→ **PROBLEM DESCRIPTION**: Wherever the string "hiệu" appears in the entries below, return the line that holds it.

→ **DATA EXTRACTS**:
____________________
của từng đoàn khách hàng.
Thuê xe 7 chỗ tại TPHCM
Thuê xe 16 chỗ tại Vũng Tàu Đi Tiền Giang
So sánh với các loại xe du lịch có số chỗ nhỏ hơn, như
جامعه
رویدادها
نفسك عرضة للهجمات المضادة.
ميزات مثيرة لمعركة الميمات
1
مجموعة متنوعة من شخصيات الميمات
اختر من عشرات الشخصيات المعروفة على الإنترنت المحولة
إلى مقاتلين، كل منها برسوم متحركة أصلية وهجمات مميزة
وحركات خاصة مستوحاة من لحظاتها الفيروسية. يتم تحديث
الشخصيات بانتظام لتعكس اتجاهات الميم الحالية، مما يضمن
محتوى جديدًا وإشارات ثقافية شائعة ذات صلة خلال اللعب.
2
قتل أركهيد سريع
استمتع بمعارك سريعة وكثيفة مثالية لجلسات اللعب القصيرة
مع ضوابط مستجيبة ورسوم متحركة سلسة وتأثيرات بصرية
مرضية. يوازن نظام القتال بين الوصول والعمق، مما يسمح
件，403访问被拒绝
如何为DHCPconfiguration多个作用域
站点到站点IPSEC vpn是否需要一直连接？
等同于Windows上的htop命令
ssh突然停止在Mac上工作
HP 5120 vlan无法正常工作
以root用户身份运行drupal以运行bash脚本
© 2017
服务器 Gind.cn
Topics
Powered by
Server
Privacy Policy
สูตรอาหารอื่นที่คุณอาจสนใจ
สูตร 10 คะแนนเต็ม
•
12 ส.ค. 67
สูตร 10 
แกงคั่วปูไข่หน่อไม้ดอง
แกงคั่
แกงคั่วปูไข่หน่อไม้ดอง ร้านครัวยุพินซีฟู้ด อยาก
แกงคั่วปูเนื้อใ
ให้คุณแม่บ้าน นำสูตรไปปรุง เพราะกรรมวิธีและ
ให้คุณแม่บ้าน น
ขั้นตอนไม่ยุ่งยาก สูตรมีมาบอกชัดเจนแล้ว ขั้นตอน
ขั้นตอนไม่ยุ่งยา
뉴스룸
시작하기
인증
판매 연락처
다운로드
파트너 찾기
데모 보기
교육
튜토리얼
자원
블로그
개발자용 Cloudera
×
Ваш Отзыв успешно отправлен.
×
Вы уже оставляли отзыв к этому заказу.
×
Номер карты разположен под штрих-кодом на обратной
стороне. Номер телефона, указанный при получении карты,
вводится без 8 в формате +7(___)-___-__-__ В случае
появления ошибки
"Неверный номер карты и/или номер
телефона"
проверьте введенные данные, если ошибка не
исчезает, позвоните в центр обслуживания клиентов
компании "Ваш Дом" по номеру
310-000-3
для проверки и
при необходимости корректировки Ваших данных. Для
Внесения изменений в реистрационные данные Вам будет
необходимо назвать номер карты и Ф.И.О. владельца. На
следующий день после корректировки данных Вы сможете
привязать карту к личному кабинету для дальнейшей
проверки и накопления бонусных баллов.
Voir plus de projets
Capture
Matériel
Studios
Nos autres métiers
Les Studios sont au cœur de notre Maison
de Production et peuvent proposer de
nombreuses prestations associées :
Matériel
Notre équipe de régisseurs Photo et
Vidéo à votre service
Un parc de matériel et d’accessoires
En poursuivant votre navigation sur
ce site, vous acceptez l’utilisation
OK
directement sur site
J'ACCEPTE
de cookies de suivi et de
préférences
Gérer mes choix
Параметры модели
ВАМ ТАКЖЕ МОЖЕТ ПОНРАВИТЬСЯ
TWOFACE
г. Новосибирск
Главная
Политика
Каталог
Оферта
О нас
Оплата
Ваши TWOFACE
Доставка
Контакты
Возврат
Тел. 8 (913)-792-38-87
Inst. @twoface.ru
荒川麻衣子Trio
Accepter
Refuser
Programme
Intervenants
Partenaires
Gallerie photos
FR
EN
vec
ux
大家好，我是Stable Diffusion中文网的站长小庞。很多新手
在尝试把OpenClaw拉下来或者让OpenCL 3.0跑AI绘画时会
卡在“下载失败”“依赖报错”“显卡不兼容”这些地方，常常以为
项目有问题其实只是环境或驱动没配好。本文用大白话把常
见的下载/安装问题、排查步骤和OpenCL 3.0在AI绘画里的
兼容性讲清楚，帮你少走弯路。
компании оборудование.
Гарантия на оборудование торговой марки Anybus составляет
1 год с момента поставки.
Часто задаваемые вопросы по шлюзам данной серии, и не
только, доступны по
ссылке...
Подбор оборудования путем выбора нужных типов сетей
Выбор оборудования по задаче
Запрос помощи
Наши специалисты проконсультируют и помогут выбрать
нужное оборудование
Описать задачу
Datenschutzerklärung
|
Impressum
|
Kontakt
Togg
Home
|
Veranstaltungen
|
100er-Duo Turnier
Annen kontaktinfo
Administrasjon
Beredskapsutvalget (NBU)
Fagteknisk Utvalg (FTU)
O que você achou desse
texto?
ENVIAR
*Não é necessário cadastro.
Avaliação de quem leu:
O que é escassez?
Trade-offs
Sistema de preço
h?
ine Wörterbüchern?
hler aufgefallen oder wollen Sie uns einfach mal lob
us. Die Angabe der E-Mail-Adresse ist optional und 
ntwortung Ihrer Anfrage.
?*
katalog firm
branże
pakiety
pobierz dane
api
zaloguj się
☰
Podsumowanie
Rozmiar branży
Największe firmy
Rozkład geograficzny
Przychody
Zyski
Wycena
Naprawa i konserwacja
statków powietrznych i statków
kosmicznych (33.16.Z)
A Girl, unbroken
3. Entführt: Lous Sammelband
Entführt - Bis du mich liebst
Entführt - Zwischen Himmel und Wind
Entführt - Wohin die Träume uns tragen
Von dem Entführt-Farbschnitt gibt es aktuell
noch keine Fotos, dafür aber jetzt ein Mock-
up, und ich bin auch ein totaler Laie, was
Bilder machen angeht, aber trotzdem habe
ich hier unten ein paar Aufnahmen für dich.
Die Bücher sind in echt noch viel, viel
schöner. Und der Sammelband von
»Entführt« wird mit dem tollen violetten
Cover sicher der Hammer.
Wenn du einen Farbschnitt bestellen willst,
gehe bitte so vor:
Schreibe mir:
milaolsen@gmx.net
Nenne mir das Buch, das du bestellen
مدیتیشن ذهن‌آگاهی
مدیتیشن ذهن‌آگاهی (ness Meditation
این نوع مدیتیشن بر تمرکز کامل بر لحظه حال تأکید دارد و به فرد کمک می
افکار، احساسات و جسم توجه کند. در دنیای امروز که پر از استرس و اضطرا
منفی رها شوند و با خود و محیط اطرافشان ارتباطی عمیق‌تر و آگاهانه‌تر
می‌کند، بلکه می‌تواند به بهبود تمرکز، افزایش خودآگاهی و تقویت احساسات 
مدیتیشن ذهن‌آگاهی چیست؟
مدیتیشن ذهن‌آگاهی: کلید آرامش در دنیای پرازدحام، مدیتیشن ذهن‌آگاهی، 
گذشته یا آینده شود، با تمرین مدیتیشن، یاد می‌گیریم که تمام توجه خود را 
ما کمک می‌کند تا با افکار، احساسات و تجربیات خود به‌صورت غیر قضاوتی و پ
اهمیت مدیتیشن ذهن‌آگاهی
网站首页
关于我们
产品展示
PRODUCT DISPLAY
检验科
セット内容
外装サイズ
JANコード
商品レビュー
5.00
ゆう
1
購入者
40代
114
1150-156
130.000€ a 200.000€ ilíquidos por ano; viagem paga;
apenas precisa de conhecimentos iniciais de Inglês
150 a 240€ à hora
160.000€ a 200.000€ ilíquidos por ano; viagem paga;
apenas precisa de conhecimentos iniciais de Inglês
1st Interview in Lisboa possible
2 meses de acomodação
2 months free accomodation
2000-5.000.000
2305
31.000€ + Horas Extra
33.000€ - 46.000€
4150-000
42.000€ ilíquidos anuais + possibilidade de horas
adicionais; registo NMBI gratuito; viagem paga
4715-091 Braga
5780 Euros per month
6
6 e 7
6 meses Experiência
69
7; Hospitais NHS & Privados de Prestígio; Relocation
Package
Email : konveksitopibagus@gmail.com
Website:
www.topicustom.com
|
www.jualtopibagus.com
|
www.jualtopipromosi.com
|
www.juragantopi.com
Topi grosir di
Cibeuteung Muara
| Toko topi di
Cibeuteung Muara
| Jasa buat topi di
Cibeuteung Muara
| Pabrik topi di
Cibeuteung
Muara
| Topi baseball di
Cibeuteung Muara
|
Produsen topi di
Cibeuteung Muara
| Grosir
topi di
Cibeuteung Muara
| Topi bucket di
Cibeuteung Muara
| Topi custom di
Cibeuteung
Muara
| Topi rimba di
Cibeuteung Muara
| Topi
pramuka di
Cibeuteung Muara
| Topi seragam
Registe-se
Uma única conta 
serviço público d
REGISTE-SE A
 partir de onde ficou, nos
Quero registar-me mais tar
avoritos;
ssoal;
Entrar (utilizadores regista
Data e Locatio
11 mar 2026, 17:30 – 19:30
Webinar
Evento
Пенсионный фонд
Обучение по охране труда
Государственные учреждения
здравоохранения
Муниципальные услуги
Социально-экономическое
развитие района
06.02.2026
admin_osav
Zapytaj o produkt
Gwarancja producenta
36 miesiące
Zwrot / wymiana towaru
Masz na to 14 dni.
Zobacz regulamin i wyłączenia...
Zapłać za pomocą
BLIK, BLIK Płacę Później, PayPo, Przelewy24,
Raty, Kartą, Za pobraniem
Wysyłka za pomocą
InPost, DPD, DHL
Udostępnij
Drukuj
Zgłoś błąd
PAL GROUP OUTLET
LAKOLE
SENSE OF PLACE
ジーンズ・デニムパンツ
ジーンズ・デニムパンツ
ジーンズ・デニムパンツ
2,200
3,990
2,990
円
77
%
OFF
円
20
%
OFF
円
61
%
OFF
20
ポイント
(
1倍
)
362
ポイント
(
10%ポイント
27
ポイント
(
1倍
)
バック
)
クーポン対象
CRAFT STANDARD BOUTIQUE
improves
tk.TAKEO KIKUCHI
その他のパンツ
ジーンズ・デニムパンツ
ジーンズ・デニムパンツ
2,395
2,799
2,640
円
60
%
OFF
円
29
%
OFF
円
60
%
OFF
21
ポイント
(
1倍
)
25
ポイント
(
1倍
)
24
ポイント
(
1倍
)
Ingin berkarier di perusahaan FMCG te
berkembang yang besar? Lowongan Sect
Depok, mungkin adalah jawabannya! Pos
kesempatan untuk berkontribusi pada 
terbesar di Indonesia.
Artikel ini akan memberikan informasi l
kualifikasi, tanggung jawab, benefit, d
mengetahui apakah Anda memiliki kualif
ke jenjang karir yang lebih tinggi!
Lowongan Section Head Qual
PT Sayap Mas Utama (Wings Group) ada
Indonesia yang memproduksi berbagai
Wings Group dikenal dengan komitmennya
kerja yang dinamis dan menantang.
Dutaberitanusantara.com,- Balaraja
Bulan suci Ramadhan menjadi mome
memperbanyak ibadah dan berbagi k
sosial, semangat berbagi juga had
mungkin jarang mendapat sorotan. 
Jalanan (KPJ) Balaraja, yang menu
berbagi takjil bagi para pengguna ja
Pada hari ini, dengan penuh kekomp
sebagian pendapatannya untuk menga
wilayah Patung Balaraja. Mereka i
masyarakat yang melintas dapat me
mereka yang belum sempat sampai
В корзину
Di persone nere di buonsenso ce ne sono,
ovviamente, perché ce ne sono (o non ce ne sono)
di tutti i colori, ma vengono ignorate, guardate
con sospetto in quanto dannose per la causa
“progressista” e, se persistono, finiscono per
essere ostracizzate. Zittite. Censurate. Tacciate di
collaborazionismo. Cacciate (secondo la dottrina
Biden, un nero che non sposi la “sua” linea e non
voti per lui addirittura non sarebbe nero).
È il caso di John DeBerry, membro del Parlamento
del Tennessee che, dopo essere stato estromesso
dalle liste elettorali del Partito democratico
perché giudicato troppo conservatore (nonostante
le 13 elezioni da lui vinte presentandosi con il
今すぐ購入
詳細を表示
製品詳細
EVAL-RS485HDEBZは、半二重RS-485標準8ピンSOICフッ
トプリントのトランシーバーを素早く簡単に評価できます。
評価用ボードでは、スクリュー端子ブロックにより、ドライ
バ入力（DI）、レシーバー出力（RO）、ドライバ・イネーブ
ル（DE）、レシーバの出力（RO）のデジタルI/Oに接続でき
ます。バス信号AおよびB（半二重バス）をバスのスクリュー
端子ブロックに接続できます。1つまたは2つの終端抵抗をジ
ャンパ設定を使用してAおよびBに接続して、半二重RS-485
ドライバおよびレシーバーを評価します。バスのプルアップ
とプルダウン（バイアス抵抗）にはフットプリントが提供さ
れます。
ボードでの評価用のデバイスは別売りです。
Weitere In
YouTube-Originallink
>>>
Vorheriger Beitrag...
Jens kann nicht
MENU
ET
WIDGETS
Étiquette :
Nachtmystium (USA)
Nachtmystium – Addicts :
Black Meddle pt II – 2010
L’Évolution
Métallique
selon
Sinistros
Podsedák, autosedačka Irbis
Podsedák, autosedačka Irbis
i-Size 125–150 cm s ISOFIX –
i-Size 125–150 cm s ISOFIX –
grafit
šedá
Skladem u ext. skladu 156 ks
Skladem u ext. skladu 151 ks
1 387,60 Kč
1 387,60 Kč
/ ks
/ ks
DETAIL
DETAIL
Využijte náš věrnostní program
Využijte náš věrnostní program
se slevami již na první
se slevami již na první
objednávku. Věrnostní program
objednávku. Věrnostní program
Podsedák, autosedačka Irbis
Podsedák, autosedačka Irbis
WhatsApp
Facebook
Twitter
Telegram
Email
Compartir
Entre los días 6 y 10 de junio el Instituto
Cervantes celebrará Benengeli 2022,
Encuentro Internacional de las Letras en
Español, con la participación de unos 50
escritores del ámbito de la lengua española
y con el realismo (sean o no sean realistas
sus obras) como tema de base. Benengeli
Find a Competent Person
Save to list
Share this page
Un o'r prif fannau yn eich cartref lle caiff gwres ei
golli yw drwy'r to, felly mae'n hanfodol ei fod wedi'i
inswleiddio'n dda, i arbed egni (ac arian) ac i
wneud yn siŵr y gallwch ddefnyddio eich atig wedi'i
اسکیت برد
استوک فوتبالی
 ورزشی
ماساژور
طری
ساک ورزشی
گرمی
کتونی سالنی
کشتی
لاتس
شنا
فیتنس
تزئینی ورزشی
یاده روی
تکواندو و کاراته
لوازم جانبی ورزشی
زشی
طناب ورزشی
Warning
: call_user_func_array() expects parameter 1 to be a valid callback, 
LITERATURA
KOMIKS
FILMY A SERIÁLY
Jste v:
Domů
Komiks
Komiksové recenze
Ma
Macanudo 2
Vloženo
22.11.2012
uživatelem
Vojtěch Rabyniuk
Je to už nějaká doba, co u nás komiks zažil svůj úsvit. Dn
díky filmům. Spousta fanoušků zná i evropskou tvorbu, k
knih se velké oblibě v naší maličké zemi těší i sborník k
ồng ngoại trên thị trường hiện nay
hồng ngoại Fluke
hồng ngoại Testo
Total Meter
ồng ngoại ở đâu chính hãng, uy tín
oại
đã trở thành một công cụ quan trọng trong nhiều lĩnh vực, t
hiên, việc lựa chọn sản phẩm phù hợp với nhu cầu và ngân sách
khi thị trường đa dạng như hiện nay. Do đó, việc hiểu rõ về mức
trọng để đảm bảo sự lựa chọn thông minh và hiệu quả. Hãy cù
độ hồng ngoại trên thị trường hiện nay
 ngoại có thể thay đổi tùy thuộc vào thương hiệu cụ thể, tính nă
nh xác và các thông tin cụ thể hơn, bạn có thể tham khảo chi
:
____________________
→ **RESPONSE TO THIS TASK**:
trọng để đảm bảo sự lựa chọn thông minh và hiệu quả. Hãy cù
 ngoại có thể thay đổi tùy thuộc vào thương hiệu cụ thể, tính nă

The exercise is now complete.